Asylums KILLER BRAIN WAVES
[Uscita: 29/07/2016]
Inghilterra #consigliatodadistorsioni
Basta l’attacco nerastro e abrasivo del brano d’apertura, Second Class Sex, per credere di trovarsi di fronte agli zombie dei redivivi Eighties Matchbox B-Line Disaster di “The Royal Society”, con tutta l’eleganza carnivora del loro horror punk di serie B. Ma subito i raggi di un sole caldo illuminano l’anfetamina di dodici pezzi da tre minuti, rapidi, serrati e con quel dolciastro gusto tra il revival surf di fine anni ‘80 e il brit pop più scatenato (Sunday Commuters). Sono appena momenti, perché sulla superficie giallastra di birra galleggiano ancora echi de “La notte dei morti viventi” (l’ululato lunare di Monisylabic Saliva), qualche fumetto porno dimenticato sotto il cuscino e perfino un violento colpo di coda che flirta con l’hardcore intellettuale degli Husker Du come avviene nella fulminante The Death Of Television (previsione o affermazione?).
“Killer Brain Waves”, l’esordio del giovane quartetto britannico Asylums, classico combo con doppia chitarra, basso e batteria, preceduto da una lunga trafila di singoli, si muove tra queste coordinate, rimanendo solo a tratti invischiato nell’ombra lunga dei Green Day (Missing Persons e il power pop di Born To Not Belong) e di un college rock alternativo, abbastanza scanzonato per essere colonna sonora di un nuovo serial di MTV, ma senza poi esagerare troppo né dal lato horror, né da quello demenziale.

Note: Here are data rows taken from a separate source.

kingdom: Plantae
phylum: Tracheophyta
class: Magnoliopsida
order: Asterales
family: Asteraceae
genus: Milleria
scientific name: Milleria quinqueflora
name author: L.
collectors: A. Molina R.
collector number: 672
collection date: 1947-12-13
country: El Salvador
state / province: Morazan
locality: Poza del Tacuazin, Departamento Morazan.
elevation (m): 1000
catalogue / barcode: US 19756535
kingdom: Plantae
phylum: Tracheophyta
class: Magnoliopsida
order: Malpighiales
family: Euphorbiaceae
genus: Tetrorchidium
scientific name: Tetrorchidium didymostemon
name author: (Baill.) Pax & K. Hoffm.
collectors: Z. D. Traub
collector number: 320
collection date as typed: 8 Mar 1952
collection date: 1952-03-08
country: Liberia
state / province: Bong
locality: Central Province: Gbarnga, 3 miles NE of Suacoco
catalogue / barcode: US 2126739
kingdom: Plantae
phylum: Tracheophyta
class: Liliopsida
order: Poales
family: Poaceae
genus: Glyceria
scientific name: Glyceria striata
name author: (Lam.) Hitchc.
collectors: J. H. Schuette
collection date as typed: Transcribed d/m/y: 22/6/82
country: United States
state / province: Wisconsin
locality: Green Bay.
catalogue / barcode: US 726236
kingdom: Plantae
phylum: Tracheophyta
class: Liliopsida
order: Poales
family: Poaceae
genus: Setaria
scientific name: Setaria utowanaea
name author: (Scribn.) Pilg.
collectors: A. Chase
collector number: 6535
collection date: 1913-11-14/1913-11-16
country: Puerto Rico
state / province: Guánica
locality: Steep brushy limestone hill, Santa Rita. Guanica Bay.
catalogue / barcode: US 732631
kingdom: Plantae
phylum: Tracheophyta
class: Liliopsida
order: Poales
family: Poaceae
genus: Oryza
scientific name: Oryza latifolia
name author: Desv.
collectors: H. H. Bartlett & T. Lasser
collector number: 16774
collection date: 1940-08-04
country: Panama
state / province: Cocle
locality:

Lontano da “Animal House” dunque, ma bisogna ammettere che per un gruppo esordiente, dalle pure radici DIY, il risultato è spassoso e ben prodotto, dalle armonie vocali ad un songwriting per nulla rivoluzionario ma sempre fresco e assolutamente a fuoco, che non rinnega la melodia nei chorus ed è sostenuto da una band che gira a 1000, trovando sempre il fuzz giusto senza sbagliare un colpo anche nei ritmi più frenetici. In verità, non li diresti affatto britannici, quanto piuttosto californiani zona Los Angeles, non fosse per quella vena di umorismo nero (che inizia dalla copertina...) e per quel bell’equilibrio percepibile lungo tutti i 35 minuti del disco.
Un equilibrio non immediato tra l’ovvia matrice punk, l’ironia da techno nerd del nuovo millennio ed il rigore esecutivo da navigati rocker alternativi. Una miscela tanto raffinata da far pensar male ai più radicali e viscerali fan del marciume crestato, ma che strizza l’occhio, senza poi troppa ruffianeria, a chi non si accontenta più degli happy ending dei Phantom Planet. Adatto a chi preferisce una sana satira sul consumismo dilagante nei tempi malati dei social piuttosto che un paio di belle facce da selfie.